While regional director in the Philadelphia office, Ronald Lee urged Lumadrama to do a sound and light program at Gettysburg in 1963, but the company was already losing its enthusiasm for the medium and declined. Ford's Theater National Historic Site in Washington, D.C., was next to try it: in 1968 the Service gave Guggenheim Productions a $300,000 contract to design, produce, and install a program in the theater. It opened July 21, 1970, to good reviews, but it was costly to operate and its equipment became obsolete and difficult to maintain. It was discontinued in September 1974 and replaced the following summer with "informances," a series of skits performed under contract by University of Maryland drama students depicting lifestyles, personalities, and attitudes during Lincoln's era. Sound and light finally came to San Juan National Historic Site in 1976, installed by a French company at the behest of Puerto Rico's tourism bureau. High maintenance costs and poor attendance led to its demise within a year. [9]

Another audiovisual extravaganza was planned for the bicentennial fair of 1976 in Washington, where the Service converted Union Station to the National Visitor Center. In the middle of its grand concourse was dug a great Pit into which the expected hordes would descend and view PAVE--the Primary Audio-Visual Experience. PAVE involved 100 Carousel projectors behind 100 screens beaming a "Welcome to Washington" program--overwhelming triumph of medium over message. The hordes did not come, National Visitor Center folded after five years, and the primary legacy of PAVE was 100 surplus Carousels.

The bicentennial prompted another advance in electronic interpretation at Independence National Historical Park. As part of the development at Franklin Court, site of Benjamin Franklin's home, some 50 telephones were provided on which visitors could dial various historical figures for their opinions of Franklin. The voices were recorded on 100 Labelle Playmatic message repeaters. The bicentennial development at Franklin Court was visually remarkable for its "ghost" reconstruction of Franklin's house; because evidence for a traditional reconstruction was lacking, only the envelope of the house was outlined with steel members. The responsible architectural firm, Venturi, Rauch and Scott Brown, won an American Institute of Architects honor award for the Franklin Court design.

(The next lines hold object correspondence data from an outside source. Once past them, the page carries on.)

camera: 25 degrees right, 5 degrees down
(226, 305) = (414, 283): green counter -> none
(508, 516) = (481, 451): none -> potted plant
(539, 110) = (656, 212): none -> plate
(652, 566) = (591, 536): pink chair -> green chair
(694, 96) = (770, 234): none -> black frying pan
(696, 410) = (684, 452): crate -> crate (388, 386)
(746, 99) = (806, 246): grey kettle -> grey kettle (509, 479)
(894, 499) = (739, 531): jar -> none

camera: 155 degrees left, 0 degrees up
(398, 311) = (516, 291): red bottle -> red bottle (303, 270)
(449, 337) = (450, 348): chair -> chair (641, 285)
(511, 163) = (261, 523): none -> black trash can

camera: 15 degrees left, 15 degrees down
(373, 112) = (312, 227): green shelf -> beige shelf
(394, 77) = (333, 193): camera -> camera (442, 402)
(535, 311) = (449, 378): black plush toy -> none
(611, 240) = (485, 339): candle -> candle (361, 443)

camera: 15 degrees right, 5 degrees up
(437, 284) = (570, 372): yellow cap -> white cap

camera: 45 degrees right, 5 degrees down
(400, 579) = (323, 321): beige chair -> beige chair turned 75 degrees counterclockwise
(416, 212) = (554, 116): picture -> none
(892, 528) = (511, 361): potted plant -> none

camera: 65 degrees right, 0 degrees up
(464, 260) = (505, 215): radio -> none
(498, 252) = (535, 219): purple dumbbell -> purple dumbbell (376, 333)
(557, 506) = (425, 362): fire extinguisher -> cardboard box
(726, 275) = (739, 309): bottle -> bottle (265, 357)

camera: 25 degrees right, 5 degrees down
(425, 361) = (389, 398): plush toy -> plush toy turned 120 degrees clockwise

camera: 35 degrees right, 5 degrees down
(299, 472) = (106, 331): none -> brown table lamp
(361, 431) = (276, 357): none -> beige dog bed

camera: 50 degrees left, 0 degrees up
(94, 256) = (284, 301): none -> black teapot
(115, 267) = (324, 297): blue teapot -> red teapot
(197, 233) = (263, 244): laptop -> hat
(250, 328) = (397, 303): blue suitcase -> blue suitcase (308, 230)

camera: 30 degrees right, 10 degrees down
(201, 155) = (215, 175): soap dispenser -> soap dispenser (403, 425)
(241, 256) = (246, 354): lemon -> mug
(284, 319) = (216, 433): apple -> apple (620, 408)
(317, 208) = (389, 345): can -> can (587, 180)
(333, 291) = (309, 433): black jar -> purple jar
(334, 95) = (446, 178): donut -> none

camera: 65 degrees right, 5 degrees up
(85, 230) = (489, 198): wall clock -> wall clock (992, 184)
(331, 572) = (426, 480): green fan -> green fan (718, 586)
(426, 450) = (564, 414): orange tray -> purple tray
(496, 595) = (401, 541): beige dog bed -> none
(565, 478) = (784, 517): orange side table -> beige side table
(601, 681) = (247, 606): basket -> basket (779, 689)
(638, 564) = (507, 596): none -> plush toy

Bicentennial improvements at Kings Mountain National Military Park, South Carolina, incorporated yet another imaginative technique. The battle there pitted American loyalists against revolutionaries. To portray this civil strife in the new park visitor center, groups of figures representing each side were placed at opposite ends of the exhibit room and engaged in a recorded argument. "Unfortunately, the exhibit did not work," a historian of the park has reported. "The shouting match between the loyalists and the patriots confused visitors. The exhibit's audio system began automatically as visitors walked into the room. The audio and visual portions of the exhibit were rarely synchronized. One part of the story would be playing on the tape, while the lights would be directed to a different part of the room."[10] The idea was good, but as sometimes happened with audiovisual innovations, technological shortcomings proved its undoing.

In 1975 the national parks had a total of 707 audiovisual programs. [11] Beyond increasing that total, the bicentennial prompted numerous other interpretive developments and activities. "Interpretive programs in all parks should incorporate special Bicentennial activities during the year," the Service wide goals for interpretation for 1976 stated.[12] The Mid-Alantic Regional Office in Philadelphia produced and distributed throughout the System a Bicentennial Daybook, providing a day-by-day account of significant events during the revolutionary period. The Harpers Ferry Center sponsored two traveling plays, "We've Come Back for a Little Look Around" and "People of '76," that portrayed figures of the Revolution. "Playlets" depicting episodes of the period were held in the unfurnished rooms of the restored Thomas Nelson House in the Yorktown portion of Colonial National Historical Park. All revolutionary battlefield parks held special observances on the 200th anniversaries of their battles, culminating at Yorktown in 1981.